1. Наиболее трагичная, но и наиболее очевидная из возможных ситуаций имеет место тогда, когда группа, которую правящее сообщество не способно ассимилировать, грубо вытесняется; то, что мы сегодня называем этническими чистками.

Но есть и другие случаи, когда дело не доходит до таких крутых мер, и тем не менее исключение тех, чья инакость угрожает господствующей идентичности, все же имеет место. Я склонен классифицировать навязывание включенности как вид исключения, что может показаться логическим жонглерством. Так, венгерское националистическое движение пыталось насильственно ассимилировать словаков и румын; турки отказываются примириться с тем, что на восточных границах страны проживает курдское меньшинство. Может быть, внешне это и не выглядит исключением меньшинства, но в действительности к исключению ведет. Логическая цепочка следующая: то, кем вы являетесь или себя считаете, для нас неприемлемо; поэтому мы вас переделаем.

Или же исключение может принимать форму крючкотворства, как при режиме апартеида в Южной Африке, где миллионам черных отказывали в гражданстве на том основании, что у них, дескать, на самом деле есть другая «родина» — сопредельные ЮАР государства, гражданами каковых они и являются.

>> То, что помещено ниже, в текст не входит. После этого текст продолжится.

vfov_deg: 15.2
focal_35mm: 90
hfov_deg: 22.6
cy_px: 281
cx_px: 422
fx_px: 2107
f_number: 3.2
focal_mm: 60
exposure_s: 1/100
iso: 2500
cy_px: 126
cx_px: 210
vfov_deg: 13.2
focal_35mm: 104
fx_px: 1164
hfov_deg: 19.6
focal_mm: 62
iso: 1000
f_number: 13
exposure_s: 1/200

Все эти виды исключения мотивированы угрозой, которую для доминирующей политической идентичности представляют другие. Однако эта угроза имеет своим основанием тот факт, что суверенитет народа представляет собой господствующую идею легитимации нашего времени. Тяжело поддерживать откровенно иерархическое сообщество, в котором социальные группы очевидно ранжированы, а некоторые из них недвусмысленно маркированы как низшие или как подчиненные, по образцу строго и скрупулезно иерархизированной политической системы Оттоманской Империи.

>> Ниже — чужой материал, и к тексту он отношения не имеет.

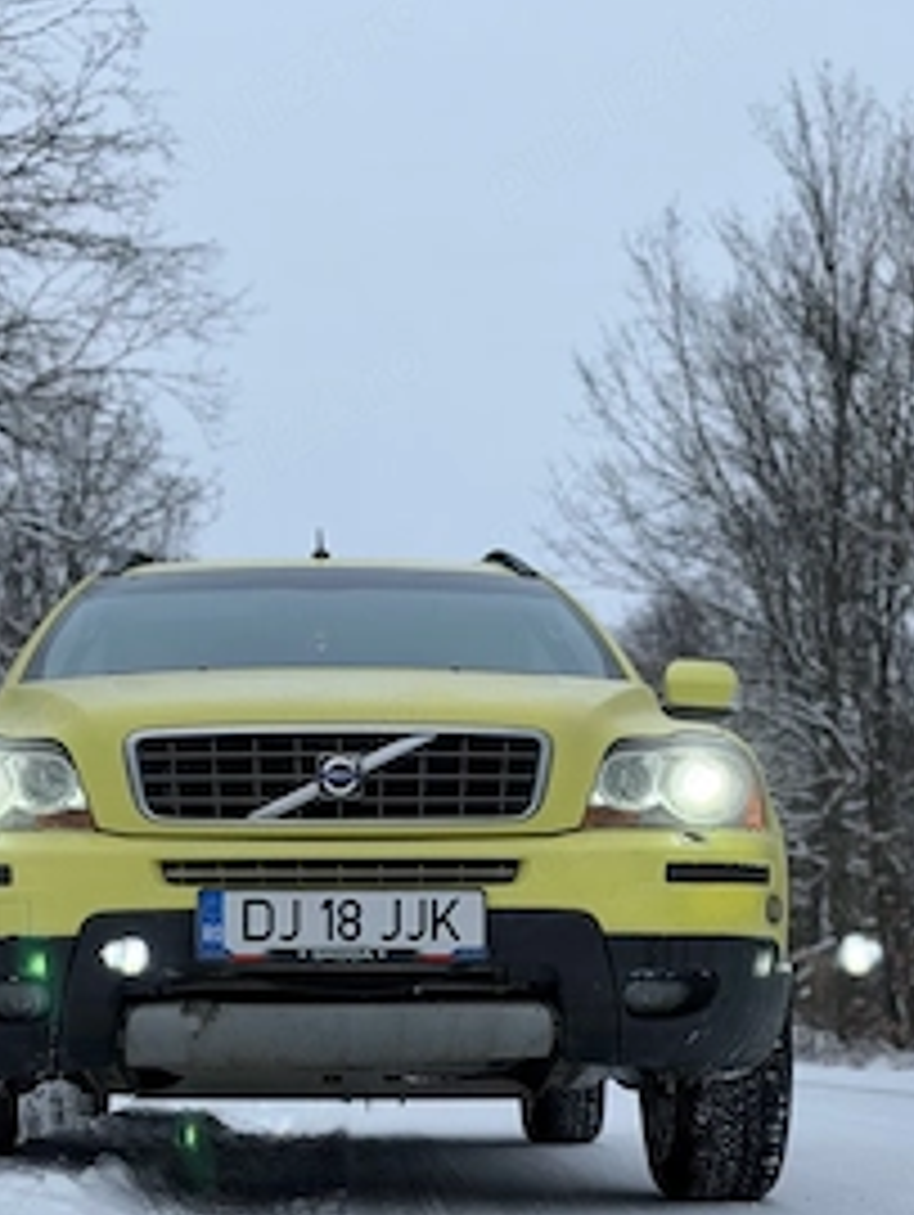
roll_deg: -1.2
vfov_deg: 27.1
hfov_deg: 20.7
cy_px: 855
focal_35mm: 71
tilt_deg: +4.5
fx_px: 2496
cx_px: 369
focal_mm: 6.76
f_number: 1.78
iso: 100
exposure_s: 1/636
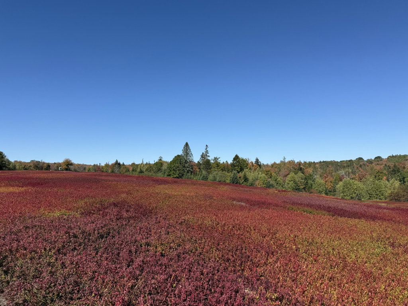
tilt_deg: +3.6
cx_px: 204
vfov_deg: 56.8
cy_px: 153
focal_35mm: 24
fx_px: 283
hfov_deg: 71.6
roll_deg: +0.6
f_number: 1.78
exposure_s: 1/5714
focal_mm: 6.76
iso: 80
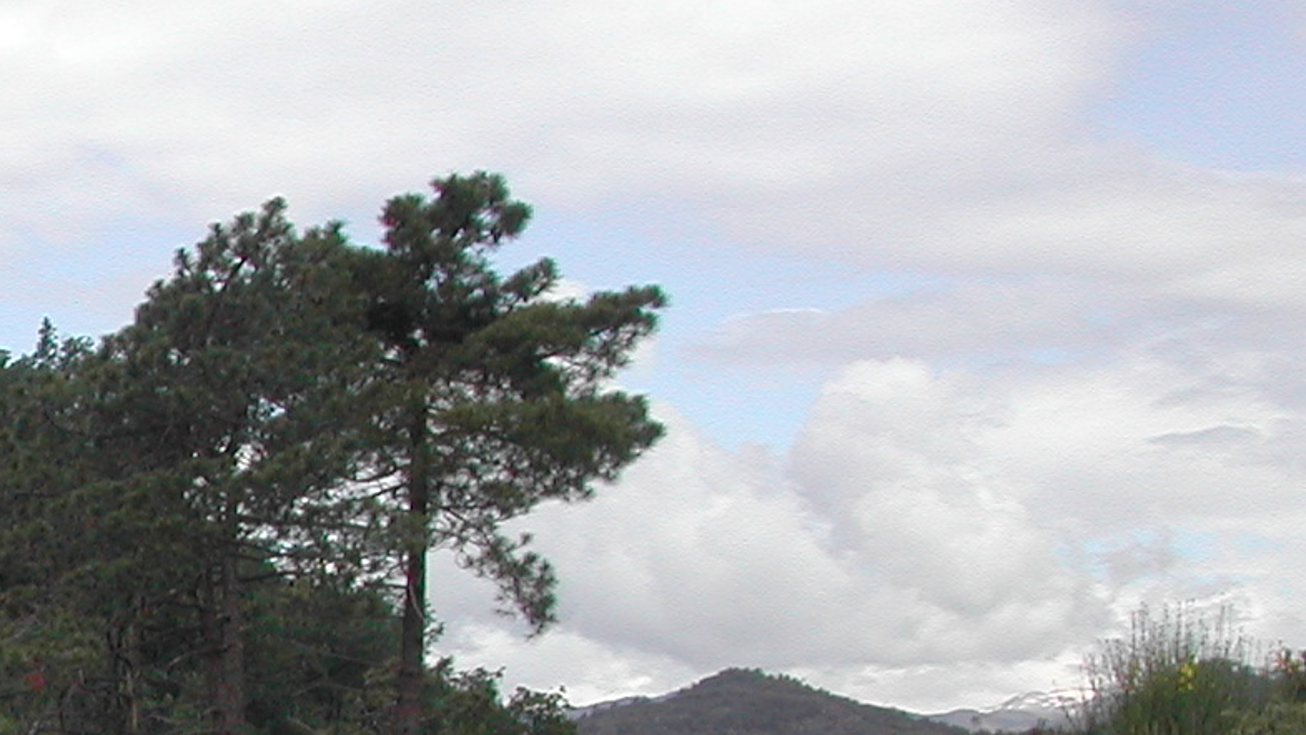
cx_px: -369
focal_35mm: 108
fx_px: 3741
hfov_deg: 18.5
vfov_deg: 11.1
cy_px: 727
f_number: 7.6
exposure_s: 1/157
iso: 100
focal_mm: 8
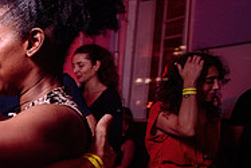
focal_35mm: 79
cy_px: 159
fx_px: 551
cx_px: -93
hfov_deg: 22.4
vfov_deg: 17.0
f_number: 3.5
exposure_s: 1/30
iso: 800
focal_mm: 24
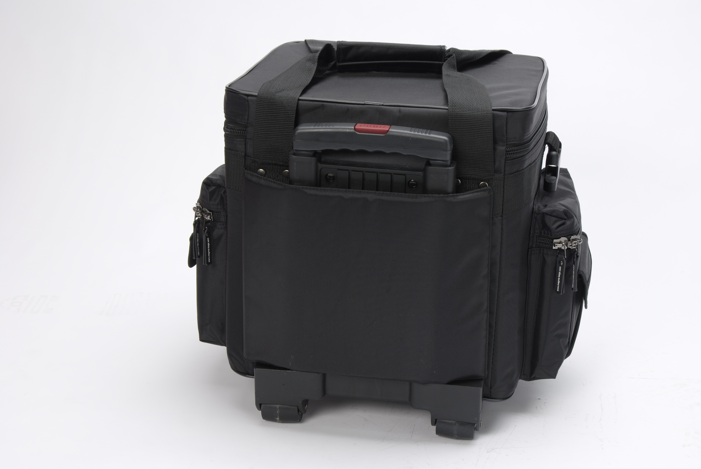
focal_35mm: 68
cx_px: 350
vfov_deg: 20.2
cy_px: 234
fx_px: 1316
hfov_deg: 29.8
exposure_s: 1/40
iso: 100
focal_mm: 45
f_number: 10
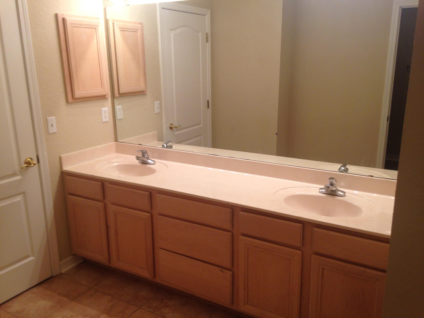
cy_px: 159
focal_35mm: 33
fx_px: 404
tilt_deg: -12.7
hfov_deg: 55.4
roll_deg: +0.5
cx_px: 212
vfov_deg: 42.9
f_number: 2.4
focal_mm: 4.12
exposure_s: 1/30
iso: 50
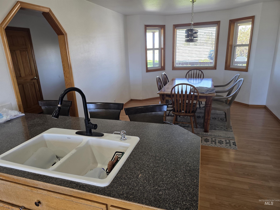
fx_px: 186
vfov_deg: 58.9
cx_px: 140
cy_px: 105
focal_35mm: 23
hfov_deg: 73.9
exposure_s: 1/120
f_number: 1.7
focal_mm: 6.3
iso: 100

Отсюда парадокс народов-покорителей более ранних эпох, что были вполне довольны сосуществованием с большим количеством субъектов чрезвычайно отличных от них самих. И чем больше их было — тем лучше. Первые мусульманские покорители империи Омейядов не ставили акцент на обращении в ислам подчинившихся им христиан, более того, они даже сами мягко противодействовали ему. При таком неравном соотношении древние империи очень часто представляют яркое напоминание о «мультикультурной» толерантности и мирном сосуществовании. До нас дошло множество свидетельств о сообществах (например, об империи Моголов при Акбаре), гораздо более просвещенных и гуманистичных по сравнению с государствами, что существуют на той же территории теперь.

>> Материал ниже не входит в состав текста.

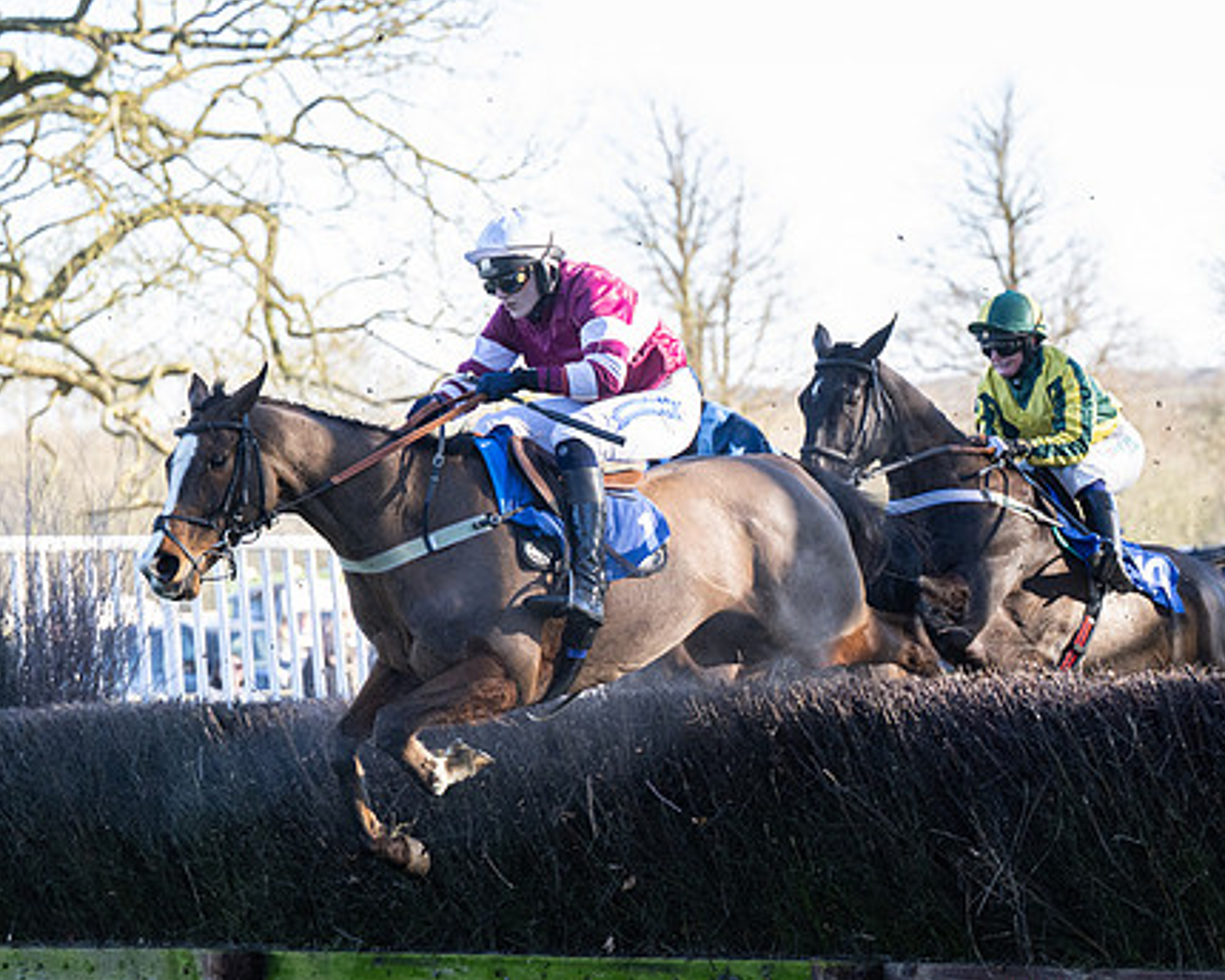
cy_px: 657
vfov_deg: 12.9
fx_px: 4314
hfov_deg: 16.2
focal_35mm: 119
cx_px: 652
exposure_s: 1/1600
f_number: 2.8
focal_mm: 70
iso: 800
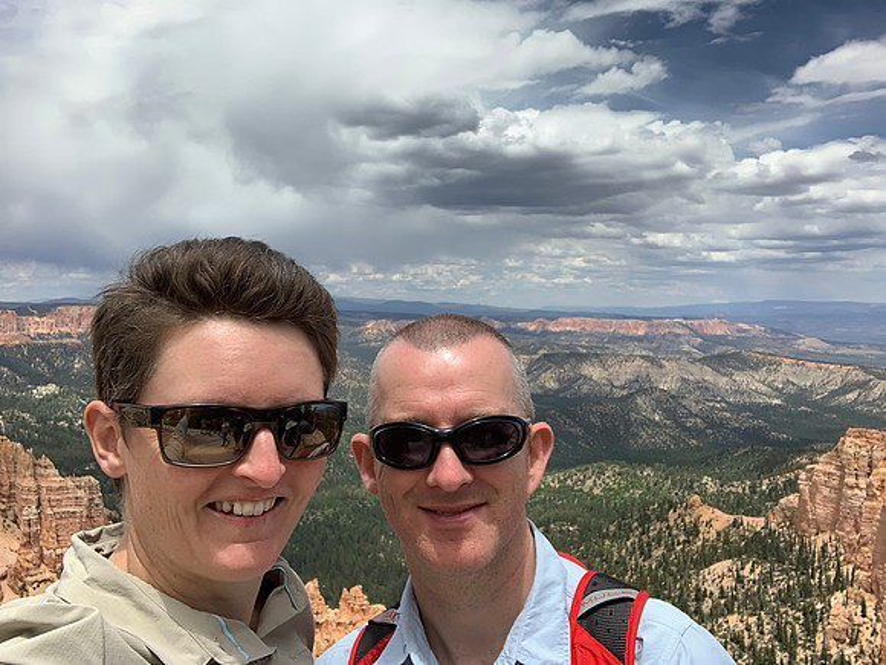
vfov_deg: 44.2
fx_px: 819
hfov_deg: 56.8
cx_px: 443
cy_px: 332
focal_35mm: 32
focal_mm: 2.87
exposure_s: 1/782
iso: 16
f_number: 2.2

Отнюдь не является случайностью то, что XX век стал веком этнических чисток: начало им положили Балканские войны, захватив десятилетия после Первой мировой войны, затем чистки приобрели невиданные, эпические масштабы во Второй мировой и до сих пор продолжаются. И это в одной только Европе!

Эпоха демократии ставит новые препятствия сосуществованию, ибо с ней возникает целый набор проблем, которые потенциально могут разделять граждан, и разделять глубоко — проблем, касающихся политической идентичности государства. Например, во многих регионах Индостана, там, где индуисты и мусульмане издавна жили бок о бок, подчиняясь единому гражданскому праву (даже допускающему известную долю синкретизма), теперь, как все мы знаем, идет жестокая война. Что же произошло? Самый популярный ответ отсылает нас к принципу британской внешней политики «разделяй и властвуй», или даже к британской мании переписи населения, которая, дескать, первая поставила вопрос о том, кто является большинством в том или ином регионе.

Эти факторы несомненно могут играть важную роль, однако решающими их, безусловно, делает контекст, в котором проблема политической идентичности выходит на первый план. По мере того как национальное движение растет, ширится, превращается в угрозу чуждой, враждебной ему многонациональной Империи, стремясь к созданию демократического государства, все очевиднее встает вопрос о политической идентичности этого государства. Будет ли она просто идентичностью большинства населения? Или, может быть, нас ждет власть индуистов? Мусульмане требуют подтверждения гарантий. Предложения Ганди и Неру относительно паниндийской идентичности не находят сочувствия у сторонников Джиннаха. Растет недоверие, растут требования гарантий и, наконец, возникает требование отделения.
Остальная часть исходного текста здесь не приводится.